The decisions I make as GM are responses to the player's ideas - starting with Appleby' missing master; Randal's investigative journalism looking to criticise British imperialism, and then building on that and on the successes or failures of their action declarations.

In this thread, @Crimson Longinus, @Bedrockgames , and @EzekielRaiden (and perhaps also @Maxperson and @FrogReaver?) have all asserted that the play I've just described does not involve a "real" or "objective" mystery, because it was not pre-written by the GM.

But none has explained why: there are clues presented; the players, both in the play of their PCs and in the more "meta" orientation towards the game, miss one (the silver) and draw inferences from others (eg the link between the East African were-hyenas and the Central European werewolves); and they finally work out what has happened to the Earl, although probably not as early as they might have done.

I'm sure you also think it is immaterial whether in Twenty Questions the answerer decided the word being guessed before or after the questions have been asked!
This is where the difference between just making up whatever and following principles in the creation of a shared fiction makes a difference.

If, at the start of the session I've just described, the two players had written down guesses as to what had happened to the Earl, at that point in time there was no "true" solution to check against, because the game hadn't been played yet.

Upthread there's been some discussion of surveillance cameras. In the game where the GM didn't think of surveillance cameras when prepping, the same would be true: had the players written down guesses as to what the cameras would show, at that point in time there was no "true" solution to check against, because the GM hadn't made it up yet.

The camera discussion has been full of accounts of how the GM can make a principled decision about what the cameras reveal (the principles discussed have been mostly the sorts of principles that govern "living world" GMing).

The example of play I've described involves everything being done via principle decision-making, although the principles are different from those that govern "living world" GMing. There was a mystery; bits of it were solved; the players did not make up their own answers, but arrived at solutions via inference (just as they would have if we were playing a traditional CoC module).
 

One way in which it is more 'true' to have a set of details made up beforehand (while unrevealed) than it is to have those same details made up 1 at a time one after another is that the DM can apply inductive/deductive reasoning to them in ways you cannot when they are made up one at a time (one cannot reason from things that don't yet exist).
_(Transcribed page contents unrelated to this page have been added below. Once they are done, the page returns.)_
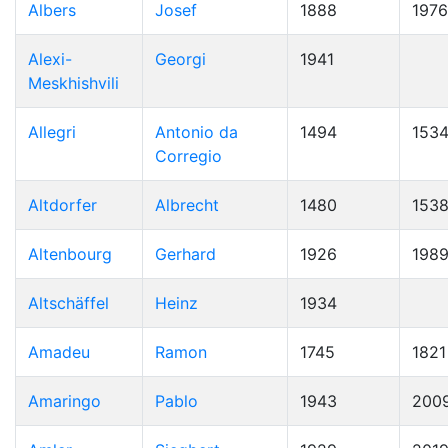
Albers
Josef
1888
1976
Alexi-
Georgi
1941
Meskhishvili
Allegri
Antonio da
1494
153
Corregio
Altdorfer
Albrecht
1480
153
Altenbourg
Gerhard
1926
198
Altschäffel
Heinz
1934
Amadeu
Ramon
1745
1821
Amaringo
Pablo
1943
200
I would call that one variety of more 'true'.
Yeah no one is saying the GM is not making up the prep. But the issue is if you want to actually be solving a mystery there needs to be some basic factual truths established before hand so that you can be intelligently figuring it out the whole time (so the clues mean something concrete and refer to objective facts within the setting). This isn’t the only way or the best way to run a mystery, but what we are suggestion isn’t some wild unfounded idea.